Faits sur l’alphabétisation

Le lien entre faible niveau d’alphabétisation et criminalité

L’incapacité de lire et d’écrire aisément peut ne pas être la cause directe d’un comportement criminel, mais il y a un lien entre faible niveau d’alphabétisation et criminalité.

Pour les personnes ayant un faible niveau d’alphabétisation, la vie quotidienne est plus difficile de sorte qu’elles sont plus susceptibles d’être frustrées et insatisfaites. Souvent, elles ont aussi des aptitudes inadéquates en résolution des problèmes.

Par ailleurs, elles ont tendance à être des citoyens moins actifs. Elles participent moins à des activités communautaires comme les sports ou les activités de groupes scolaires ou de communautés religieuses. En conséquence, elles sont souvent isolées et vulnérables, et elles sont nombreuses à se sentir exclues.

C’est ce qui peut en partie expliquer pourquoi selon les statistiques, les personnes ayant un faible niveau d’alphabétisation sont plus susceptibles d’être touchées par la criminalité – soit comme contrevenants, soit comme victimes. C’est aussi peut-être pourquoi les taux de criminalité sont plus élevés dans les quartiers où un fort pourcentage de la population a un faible niveau d’alphabétisation.

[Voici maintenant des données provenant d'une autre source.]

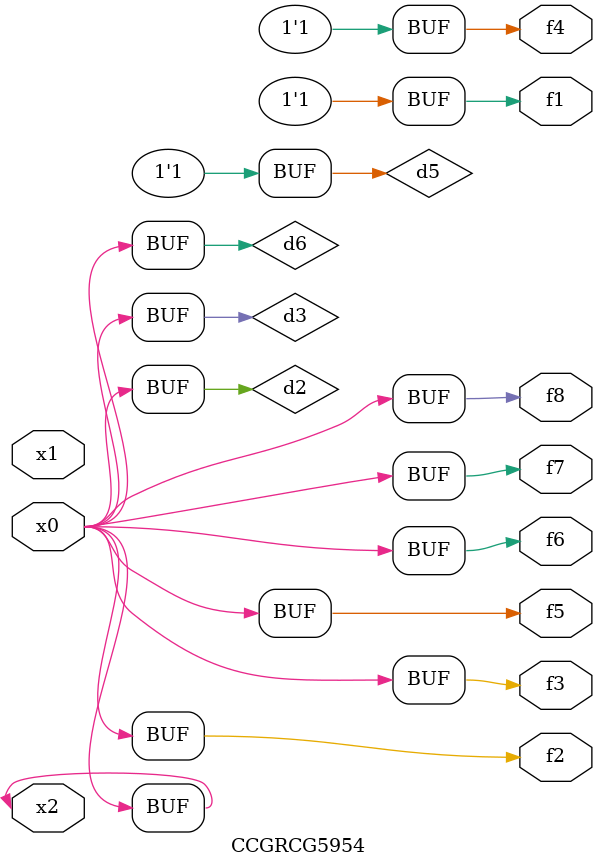
<source format=v>
module CCGRCG5954(
	input x0, x1, x2,
	output f1, f2, f3, f4, f5, f6, f7, f8
);

	wire d1, d2, d3, d4, d5, d6;

	xnor (d1, x2);
	buf (d2, x0, x2);
	and (d3, x0);
	xnor (d4, x1, x2);
	nand (d5, d1, d3);
	buf (d6, d2, d3);
	assign f1 = d5;
	assign f2 = d6;
	assign f3 = d6;
	assign f4 = d5;
	assign f5 = d6;
	assign f6 = d6;
	assign f7 = d6;
	assign f8 = d6;
endmodule

</source>
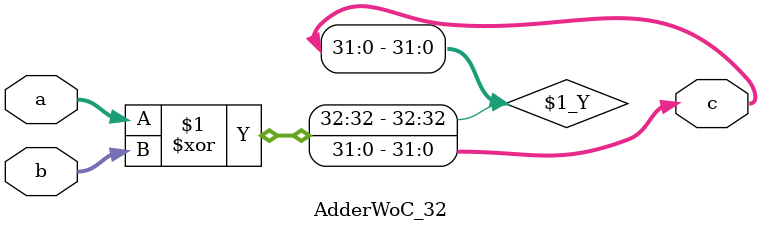
<source format=v>
module AdderWoC_32(
    input [31:0] a,
    input [32:0] b,
    output [31:0] c
);
    assign c = a ^ b;
    // ÓÉÓÚÎÞ½øÎ»£¬²ÉÈ¡°´Î»Òì»ò
endmodule
</source>
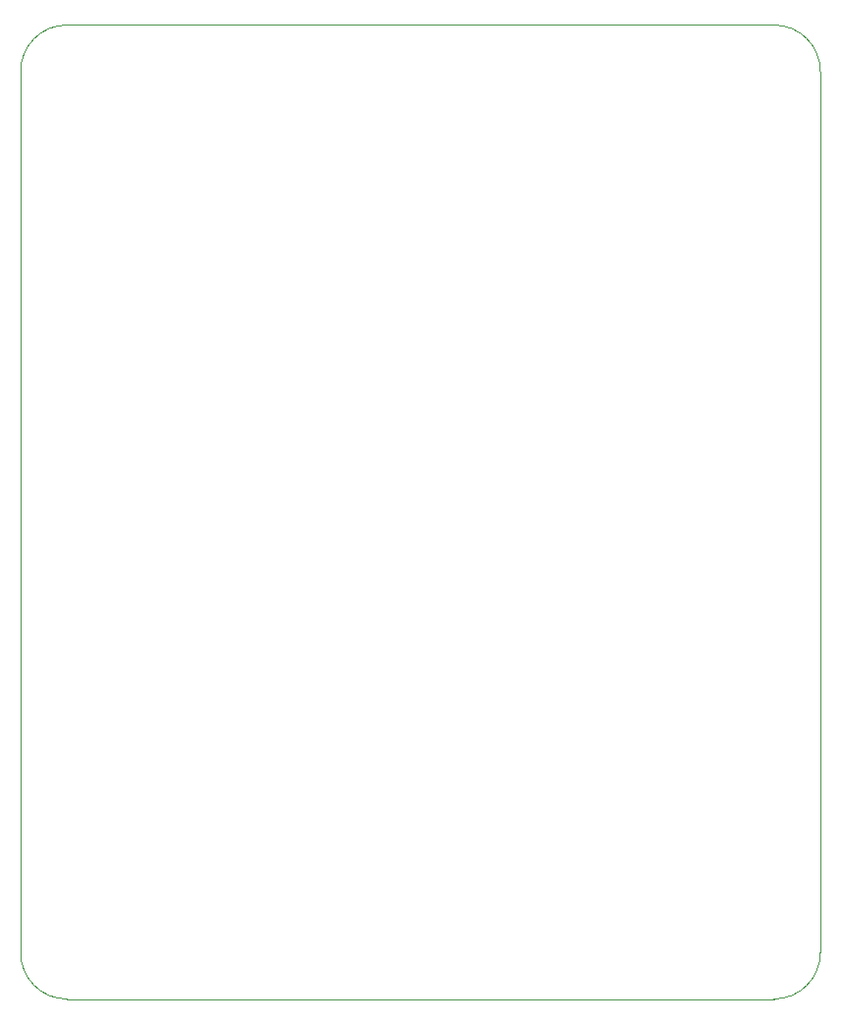
<source format=gm1>
%TF.GenerationSoftware,KiCad,Pcbnew,(6.0.11)*%
%TF.CreationDate,2023-03-05T15:16:25+01:00*%
%TF.ProjectId,OBSPro,4f425350-726f-42e6-9b69-6361645f7063,rev?*%
%TF.SameCoordinates,PX7270e00PY2255100*%
%TF.FileFunction,Profile,NP*%
%FSLAX46Y46*%
G04 Gerber Fmt 4.6, Leading zero omitted, Abs format (unit mm)*
G04 Created by KiCad (PCBNEW (6.0.11)) date 2023-03-05 15:16:25*
%MOMM*%
%LPD*%
G01*
G04 APERTURE LIST*
%TA.AperFunction,Profile*%
%ADD10C,0.100000*%
%TD*%
G04 APERTURE END LIST*
D10*
X69000000Y-4000000D02*
G75*
G03*
X65000000Y0I-4000000J0D01*
G01*
X65000000Y-84000000D02*
G75*
G03*
X69000000Y-80000000I0J4000000D01*
G01*
X69000000Y-4000000D02*
X69000000Y-80000000D01*
X65000000Y-84000000D02*
X4000000Y-84000000D01*
X4000000Y0D02*
X65000000Y0D01*
X4000000Y0D02*
G75*
G03*
X0Y-4000000I0J-4000000D01*
G01*
X0Y-80000000D02*
X0Y-4000000D01*
X0Y-80000000D02*
G75*
G03*
X4000000Y-84000000I4000000J0D01*
G01*
M02*

</source>
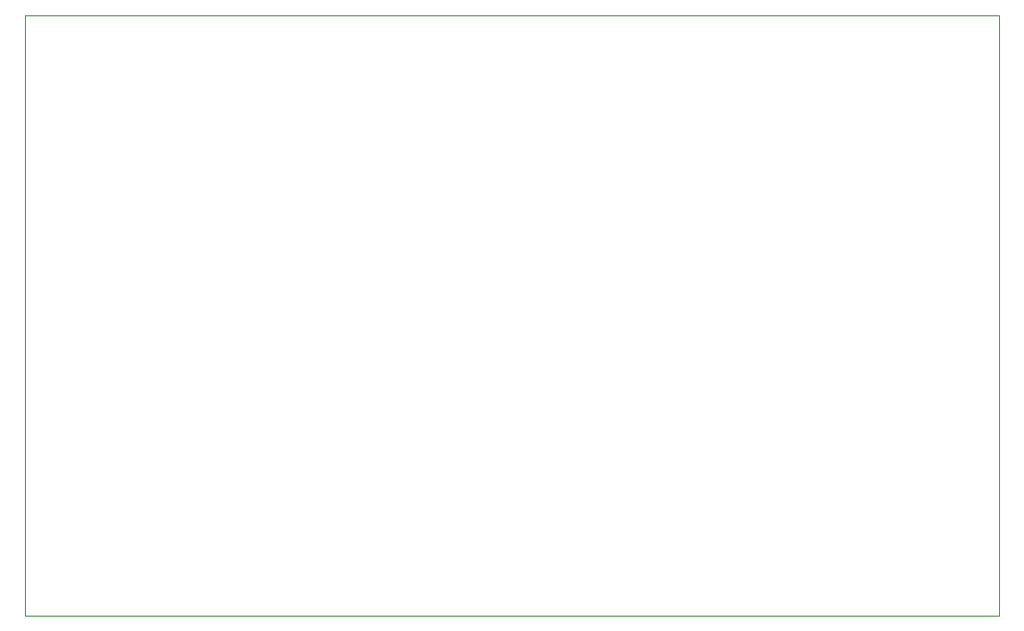
<source format=gm1>
G04 #@! TF.GenerationSoftware,KiCad,Pcbnew,7.0.1-3b83917a11~172~ubuntu22.04.1*
G04 #@! TF.CreationDate,2023-04-13T21:26:50+02:00*
G04 #@! TF.ProjectId,dmx_interceptor,646d785f-696e-4746-9572-636570746f72,rev?*
G04 #@! TF.SameCoordinates,Original*
G04 #@! TF.FileFunction,Profile,NP*
%FSLAX46Y46*%
G04 Gerber Fmt 4.6, Leading zero omitted, Abs format (unit mm)*
G04 Created by KiCad (PCBNEW 7.0.1-3b83917a11~172~ubuntu22.04.1) date 2023-04-13 21:26:50*
%MOMM*%
%LPD*%
G01*
G04 APERTURE LIST*
G04 #@! TA.AperFunction,Profile*
%ADD10C,0.050000*%
G04 #@! TD*
G04 APERTURE END LIST*
D10*
X58000000Y-67000000D02*
X144000000Y-67000000D01*
X144000000Y-67000000D02*
X144000000Y-120000000D01*
X144000000Y-120000000D02*
X58000000Y-120000000D01*
X58000000Y-120000000D02*
X58000000Y-67000000D01*
M02*

</source>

Faible niveau d’alphabétisation dans les prisons et pénitenciers

Quelques statistiques :

  • les contrevenants sont trois fois plus susceptibles que la population générale d’avoir des problèmes d’alphabétisation;
  • 79 personnes sur 100 arrivant dans les centres correctionnels canadiens n’ont pas de diplôme d’études secondaires;
  • 65 personnes sur 100 arrivant dans les centres correctionnels ont une scolarité ou un niveau d’alphabétisation inférieur au niveau de la 8e année.

Les détenus qui ont un faible niveau d’alphabétisation sont moins portés à utiliser les services qui leur sont offerts, comme les rencontres avec un agent des services communautaires. Ils sont aussi moins en mesure de profiter des programmes visant le développement des aptitudes de la vie quotidienne et la réhabilitation qui leur sont offerts ou qu’un juge a prescrits dans le cadre de la sentence.

Les programmes de gestion de la colère et de traitement de la toxicomanie exigent habituellement des lectures; ils peuvent donc n’être guère utiles à un contrevenant ayant un faible niveau d’alphabétisation.

Alphabétisation et prévention de la criminalité

Tandis que la pauvreté, le chômage, l’isolement social ou le désespoir peuvent entraîner certaines personnes vers la criminalité, une formation en alphabétisation peut donner à de nombreux jeunes et adultes une occasion de s’assurer un avenir meilleur.

La formation en alphabétisation procure aux jeunes susceptibles de délinquance les aptitudes nécessaires pour trouver et conserver un emploi, et échapper à la pauvreté. au moins 75 adultes emprisonnés sur 100 étaient des contrevenants habituels dans leur jeunesse. Le fait d’améliorer l’alphabétisation des jeunes pourrait donc avoir un effet important sur les taux de criminalité des adultes et le nombre de détenus adultes.

Une amélioration des taux d’alphabétisation dans la société aidera à prévenir et réduire la criminalité.

Formation en alphabétisation et réhabilitation

De nombreuses études ont constaté un lien entre les programmes d’éducation et d’alphabétisation dans les prisons et le succès de la réhabilitation. Selon une étude canadienne, les programmes d’alphabétisation offerts dans les prisons peuvent réduire de 30 % le taux de récidive, tout dépendant du niveau d’alphabétisation qu’atteint le détenu. Dans une étude américaine, l’obtention d’un diplôme collégial en prison a réduit la récidive de 100 %.

Les programmes d’alphabétisation et d’éducation proposés en prison offrent aux détenus une nouvelle possibilité de mener une vie honnête, saine et productive. Ces programmes apportent aux détenus les compétences dont ils ont besoin pour obtenir un emploi régulier à leur libération, ce qui réduit leur risque de récidive.

Après une formation en alphabétisation ou dans un autre domaine, les détenus retournent dans leur collectivité armés d’une image de soi plus positive. Ils sont fiers de ce qu’ils ont accompli; les compétences et l’estime de soi qu’ils ont acquises les aident à éviter une des principales causes de l’activité criminelle : le chômage.

Les avantages qui en découlent sur les plans économique et social justifient amplement le coût de la formation en alphabétisation offerte aux détenus.